Here is the full ingredient list:
2 tablespoons extra virgin olive oil
! large shallot, sliced
1/8 cup red pepper flakes
About ¾ tsp. Kosher salt divided
1 ½ cups dry prosecco wine
1 cup crème fraiche
Zest of two Meyer lemons
2 to 3 tbsp. Meyer lemon juice
! pound shelled crabmeat
1 pound fresh fettucine
¼ cup chopped flat leaf parsley
Notes: I was able to find 12 oz. packages of fresh fettucine at my market, not 16 oz. I also found ½ pound containers of lump crab meat, but not one pound containers, so that is what I used. It made three good sized servings with plenty of crabmeat. I used the same amounts of the other ingredients that the recipe calls for.
Instructions
Bring a large pot of salted water to a boil. Heat the oil in a large saucepan over medium heat (I used a deep sided large skillet). Cook shallot until softened, 3 to 5 minutes. Stir in chili flakes and ¾ teaspoon salt. Whisk in the prosecco and crème fraiche. Bring to a boil over medium high heat and reduce to 1 ¾ cups, 10 to 15 minutes.

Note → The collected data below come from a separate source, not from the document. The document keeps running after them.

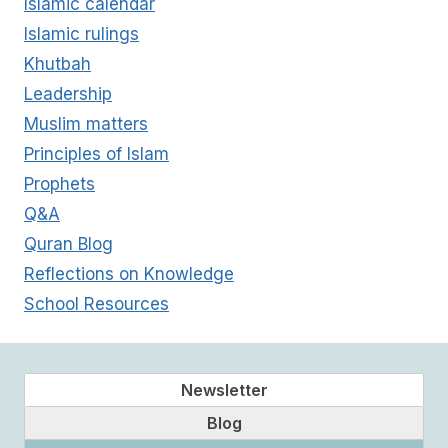
Islamic calendar
Islamic rulings
Khutbah
Leadership
Muslim matters
Principles of Islam
Prophets
Q&A
Quran Blog
Reflections on Knowledge
School Resources
Newsletter
Blog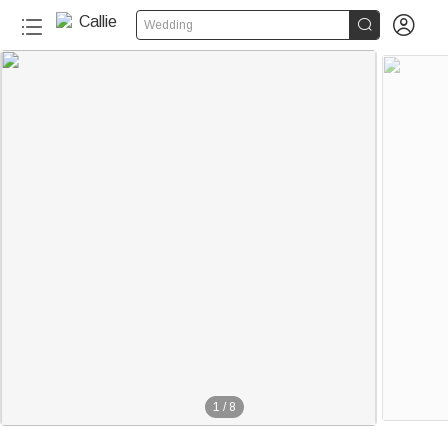


Wedding
100+
1
/
8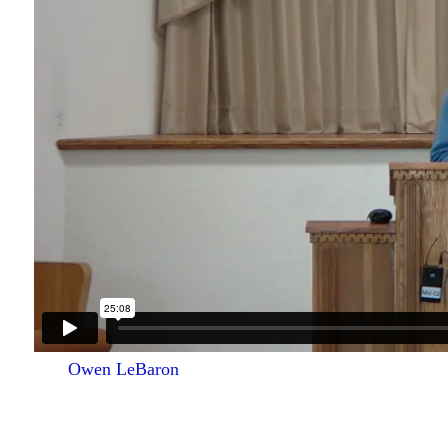
Owen LeBaron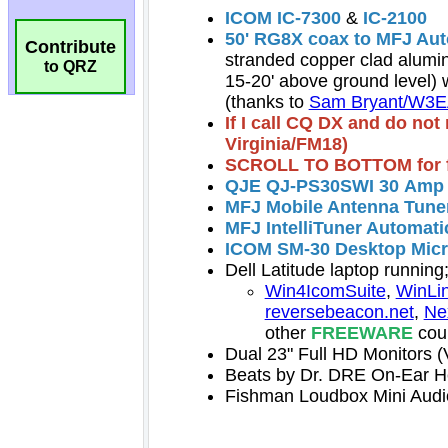
Contribute
to QRZ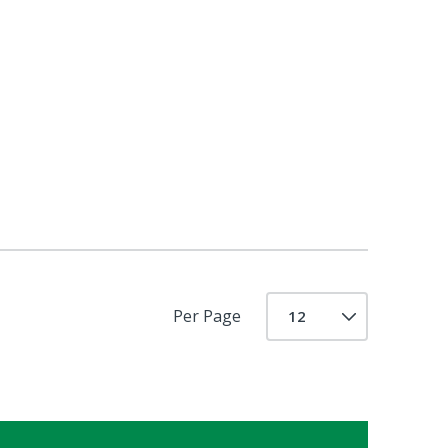
Per Page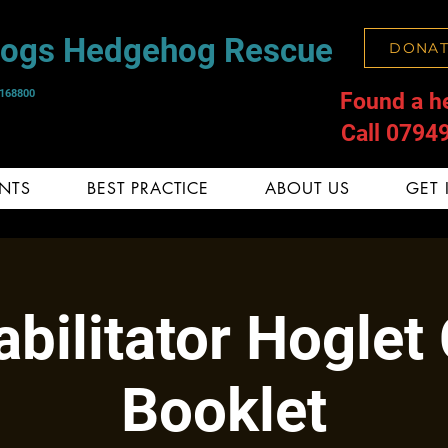
Hogs Hedgehog Rescue
DONAT
1168800
Found a h
Call 0794
NTS
BEST PRACTICE
ABOUT US
GET 
bilitator Hoglet
Booklet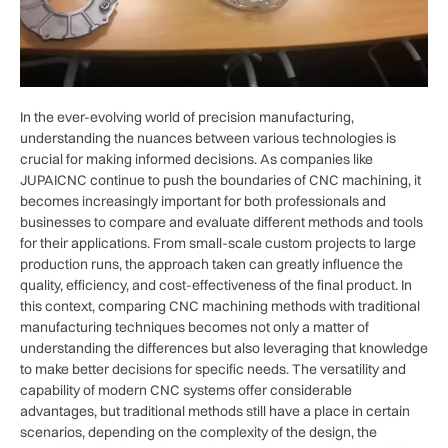
In the ever-evolving world of precision manufacturing,
understanding the nuances between various technologies is
crucial for making informed decisions. As companies like
JUPAICNC continue to push the boundaries of CNC machining, it
becomes increasingly important for both professionals and
businesses to compare and evaluate different methods and tools
for their applications. From small-scale custom projects to large
production runs, the approach taken can greatly influence the
quality, efficiency, and cost-effectiveness of the final product. In
this context, comparing CNC machining methods with traditional
manufacturing techniques becomes not only a matter of
understanding the differences but also leveraging that knowledge
to make better decisions for specific needs. The versatility and
capability of modern CNC systems offer considerable
advantages, but traditional methods still have a place in certain
scenarios, depending on the complexity of the design, the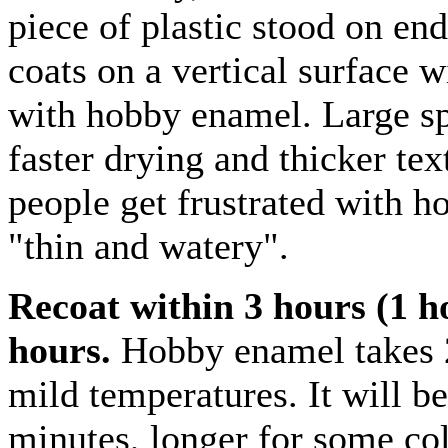
piece of plastic stood on en
coats on a vertical surface w
with hobby enamel. Large sp
faster drying and thicker te
people get frustrated with 
"thin and watery".
Recoat within 3 hours (1 h
hours.
Hobby enamel takes 2
mild temperatures. It will be
minutes, longer for some colo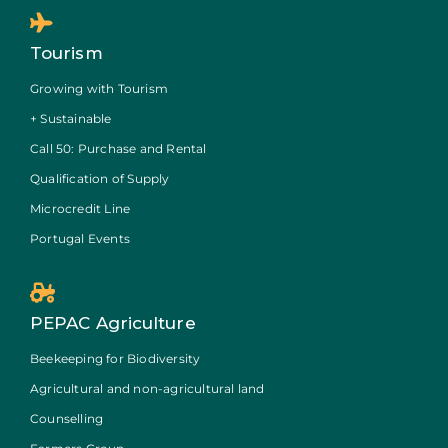
Tourism
Growing with Tourism
+ Sustainable
Call 50: Purchase and Rental
Qualification of Supply
Microcredit Line
Portugal Events
PEPAC Agriculture
Beekeeping for Biodiversity
Agricultural and non-agricultural land
Counselling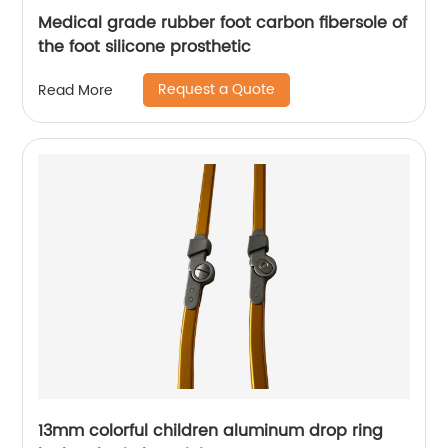
Medical grade rubber foot carbon fibersole of
the foot silicone prosthetic
Request a Quote
Read More
13mm colorful children aluminum drop ring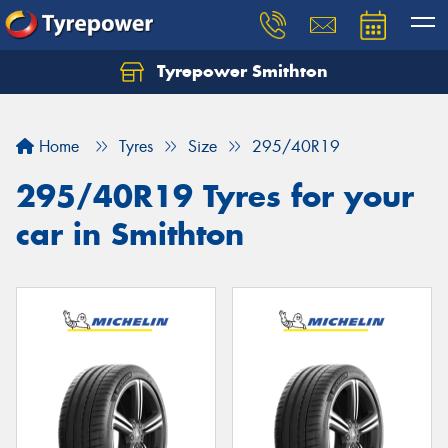
Tyrepower Smithton
Home
Tyres
Size
295/40R19
295/40R19 Tyres for your
car in Smithton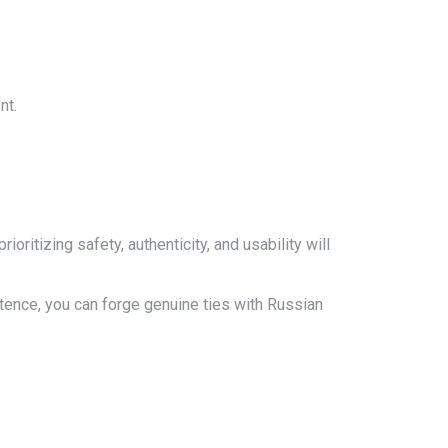
nt.
ritizing safety, authenticity, and usability will
stence, you can forge genuine ties with Russian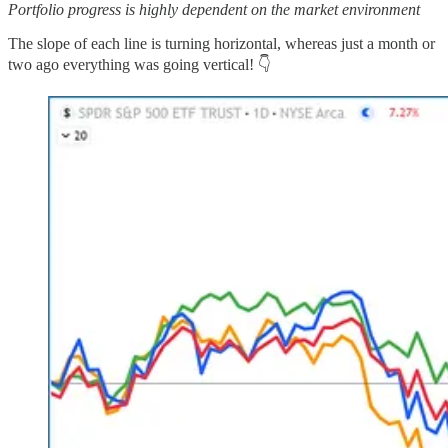
Portfolio progress is highly dependent on the market environment
The slope of each line is turning horizontal, whereas just a month or
two ago everything was going vertical! 👇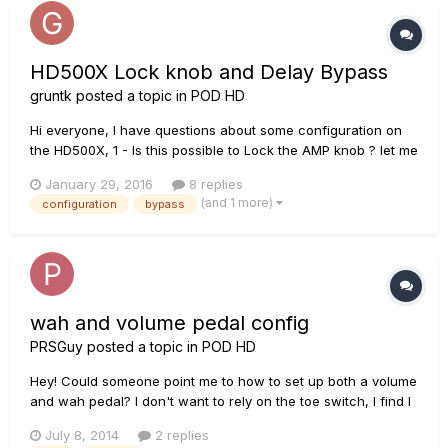
HD500X Lock knob and Delay Bypass
gruntk
posted a topic in
POD HD
Hi everyone, I have questions about some configuration on
the HD500X, 1 - Is this possible to Lock the AMP knob ? let me
explain : you configure your preset. you move on stage and,
January 29, 2016
8 replies
bad luck, your guitar cable move one of the HD500X amp
(and 1 more)
configuration
bypass
knob. It happens to me a lot of time. so i want to FIX\...
wah and volume pedal config
PRSGuy
posted a topic in
POD HD
Hey! Could someone point me to how to set up both a volume
and wah pedal? I don't want to rely on the toe switch, I find I
have to really lay into it and sometimes it is finicky when
July 8, 2014
2 replies
switching (it makes almost a crunching noise which is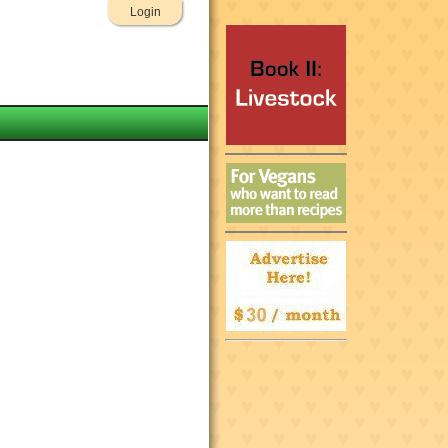
Login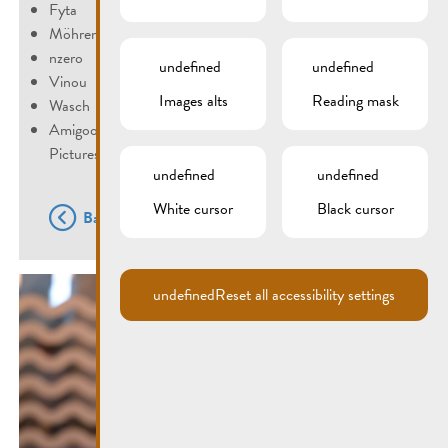
Fyta
Möhrengrün
nzero
undefined
undefined
Vinou
Images alts
Reading mask
Wasch
Amigoo
Pictures: ©Fernand Morbach
undefined
undefined
White cursor
Black cursor
Back
undefined
Reset all accessibility settings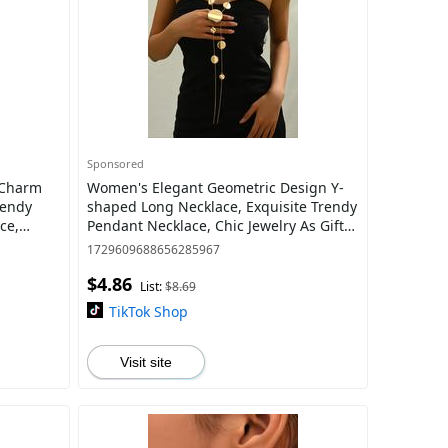
Sponsored
Women's Elegant Geometric Design Y-
rendy
shaped Long Necklace, Exquisite Trendy
ce,
Pendant Necklace, Chic Jewelry As Gift
ries,
for Girlfriend, Statement Necklace
1729609688656285967
$4.86
List:
$8.69
TikTok Shop
Visit site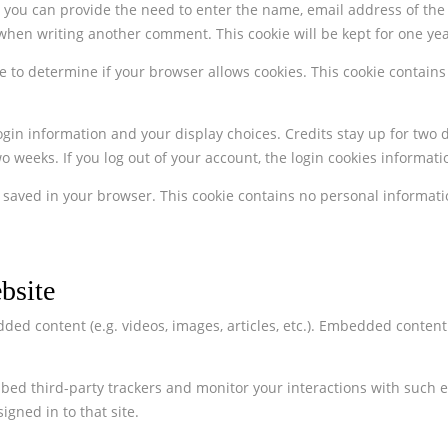
ou can provide the need to enter the name, email address of the w
when writing another comment. This cookie will be kept for one yea
okie to determine if your browser allows cookies. This cookie conta
ogin information and your display choices. Credits stay up for two d
 weeks. If you log out of your account, the login cookies informatio
 be saved in your browser. This cookie contains no personal informati
bsite
ed content (e.g. videos, images, articles, etc.). Embedded conten
bed third-party trackers and monitor your interactions with such 
gned in to that site.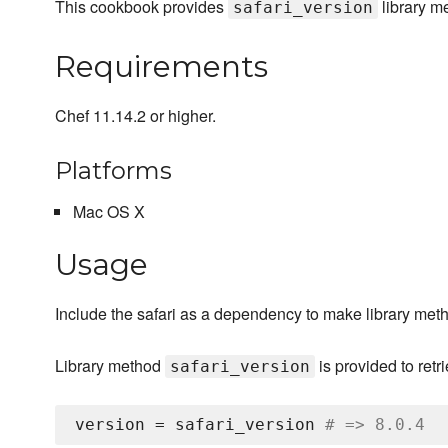
This cookbook provides
library me
safari_version
Requirements
Chef 11.14.2 or higher.
Platforms
Mac OS X
Usage
Include the safari as a dependency to make library meth
Library method
is provided to ret
safari_version
version = safari_version 
# => 8.0.4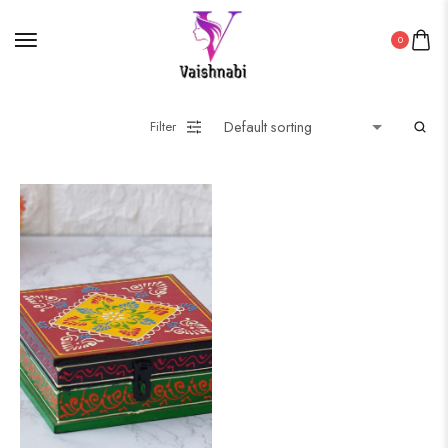
0
Filter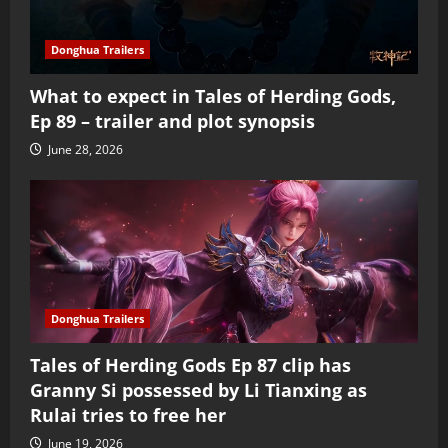
Donghua Trailers
What to expect in Tales of Herding Gods,
Ep 89 – trailer and plot synopsis
June 28, 2026
Donghua Trailers
Tales of Herding Gods Ep 87 clip has
Granny Si possessed by Li Tianxing as
Rulai tries to free her
June 19, 2026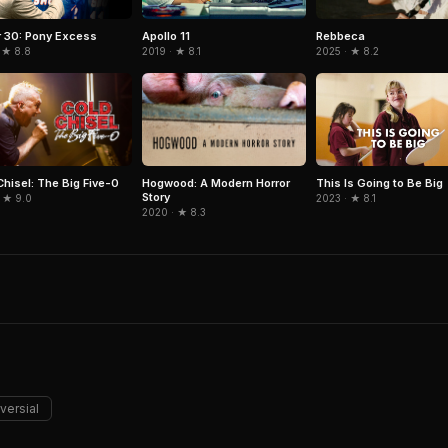
Rebbeca
r 30: Pony Excess
Apollo 11
2025 · ★ 8.2
 ★ 8.8
2019 · ★ 8.1
Chisel: The Big Five-0
Hogwood: A Modern Horror
This Is Going to Be Big
Story
 ★ 9.0
2023 · ★ 8.1
2020 · ★ 8.3
versial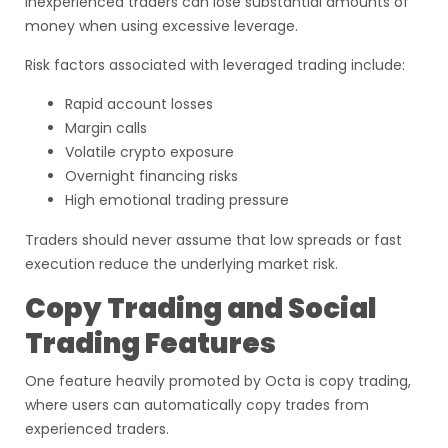
inexperienced traders can lose substantial amounts of
money when using excessive leverage.
Risk factors associated with leveraged trading include:
Rapid account losses
Margin calls
Volatile crypto exposure
Overnight financing risks
High emotional trading pressure
Traders should never assume that low spreads or fast
execution reduce the underlying market risk.
Copy Trading and Social
Trading Features
One feature heavily promoted by Octa is copy trading,
where users can automatically copy trades from
experienced traders.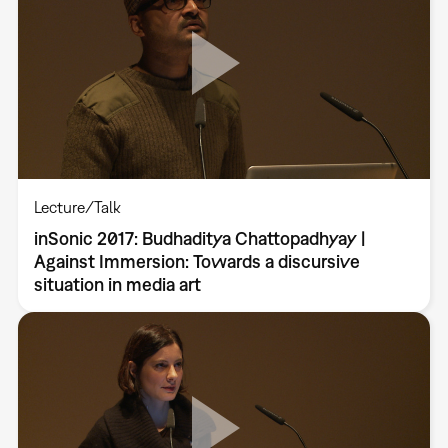
Lecture/Talk
inSonic 2017: Budhaditya Chattopadhyay |
Against Immersion: Towards a discursive
situation in media art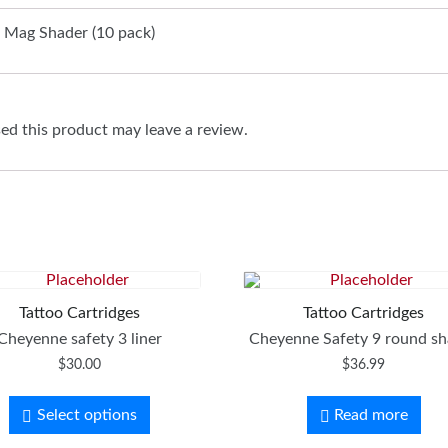
 Mag Shader (10 pack)
d this product may leave a review.
Tattoo Cartridges
Tattoo Cartridges
Cheyenne safety 3 liner
Cheyenne Safety 9 round sh
$
30.00
$
36.99
Select options
Read more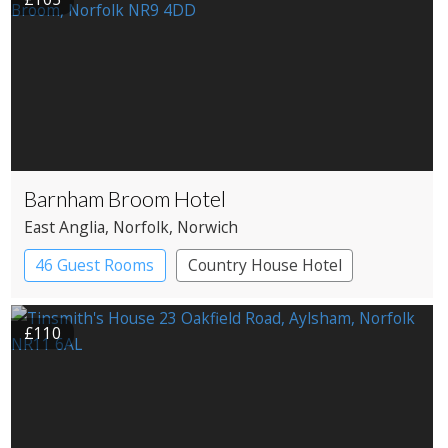
Barnham Broom Hotel
East Anglia
, Norfolk
, Norwich
46 Guest Rooms
Country House Hotel
£110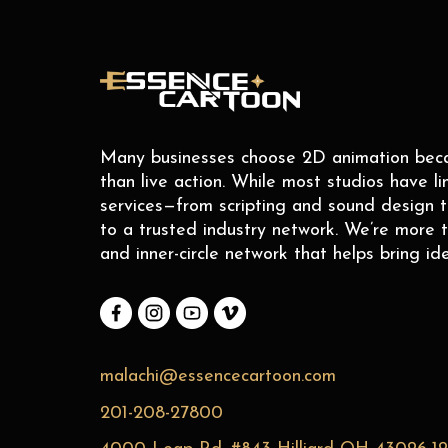
Many businesses choose 2D animation becaus
than live action. While most studios have li
services—from scripting and sound design 
to a trusted industry network. We’re more t
and inner-circle network that helps bring ide
malachi@essencecartoon.com
201-208-27800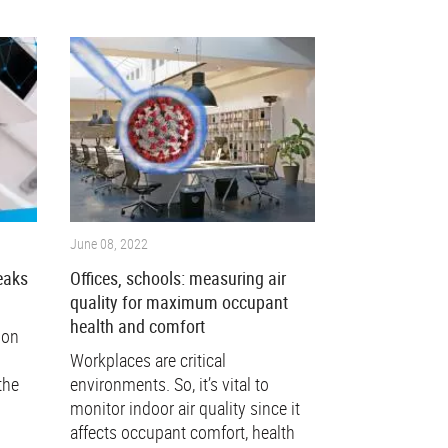
June 08, 2022
eaks
Offices, schools: measuring air
quality for maximum occupant
health and comfort
mon
Workplaces are critical
the
environments. So, it’s vital to
monitor indoor air quality since it
affects occupant comfort, health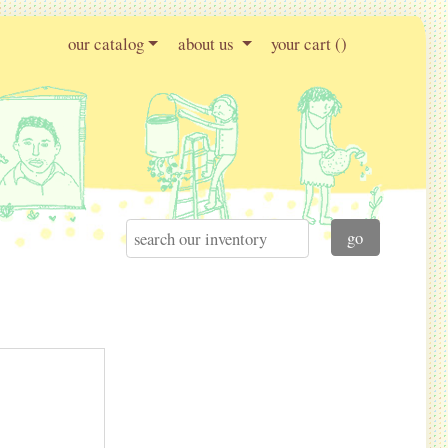
our catalog
about us
your cart (
)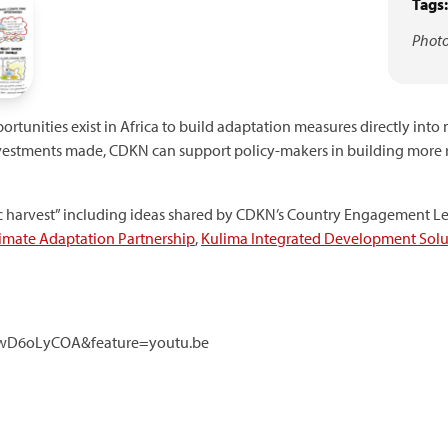
Tags:
Photo
rtunities exist in Africa to build adaptation measures directly into
t investments made, CDKN can support policy-makers in building more 
hic harvest” including ideas shared by CDKN’s Country Engagement L
limate Adaptation Partnership
,
Kulima Integrated Development Solu
4wD6oLyCOA&feature=youtu.be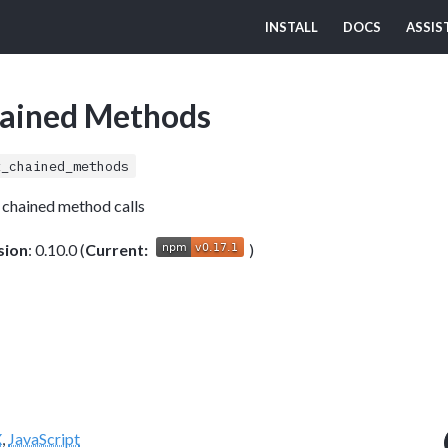
INSTALL
DOCS
ASSIS
hained Methods
t_chained_methods
t chained method calls
sion
: 0.10.0 (
Current:
)
X
,
JavaScript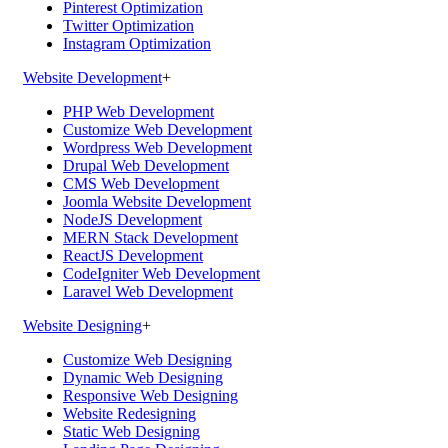
Pinterest Optimization
Twitter Optimization
Instagram Optimization
Website Development
+
PHP Web Development
Customize Web Development
Wordpress Web Development
Drupal Web Development
CMS Web Development
Joomla Website Development
NodeJS Development
MERN Stack Development
ReactJS Development
CodeIgniter Web Development
Laravel Web Development
Website Designing
+
Customize Web Designing
Dynamic Web Designing
Responsive Web Designing
Website Redesigning
Static Web Designing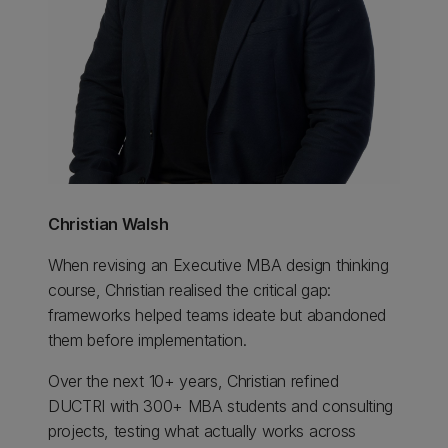
Christian Walsh
When revising an Executive MBA design thinking
course, Christian realised the critical gap:
frameworks helped teams ideate but abandoned
them before implementation.
Over the next 10+ years, Christian refined
DUCTRI with 300+ MBA students and consulting
projects, testing what actually works across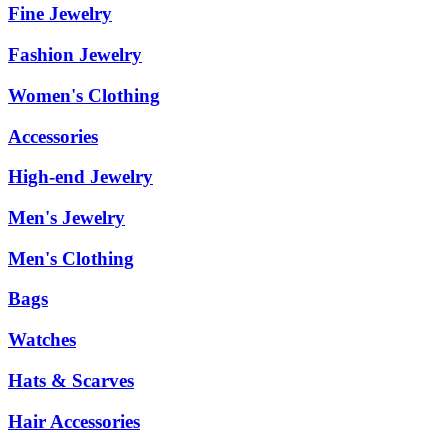
Fine Jewelry
Fashion Jewelry
Women's Clothing
Accessories
High-end Jewelry
Men's Jewelry
Men's Clothing
Bags
Watches
Hats & Scarves
Hair Accessories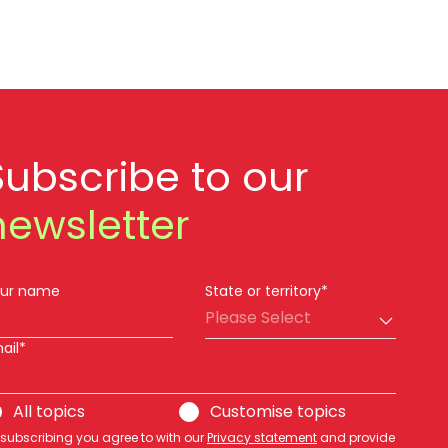
Subscribe to our
newsletter
ur name
State or territory*
Please Select
ail*
All topics
Customise topics
 subscribing you agree to with our
Privacy statement
and provide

Gently stir in the lemon zest, 2 tablespoons of the lemon juice, and the crab. Drain the pasta, which you have cooked in the boiling water, and add it to the crab sauce. Add parsley and gently toss.
And then just go nuts over how amazingly delicious this pasta is. You can just sigh and die happy. You might want it for your last meal if you happen to find yourself on death row. Cant you just imagine the headlines: ”Execution Halted when Prison Chef was unable to find Crème Fraiche!” Just keep it in mind if you happen to murder someone. But this yummy dish will put you in such a great mood, that could never happen.
Based on the ingredients, you have probably figured out that this is not a budget dish. You will probably spend somewhere in the neighborhood of $50 to $60. But look at it this way, it’s absolutely restaurant quality, and you have already bought the wine. It’s definitely cheaper and better than most restaurant dinners.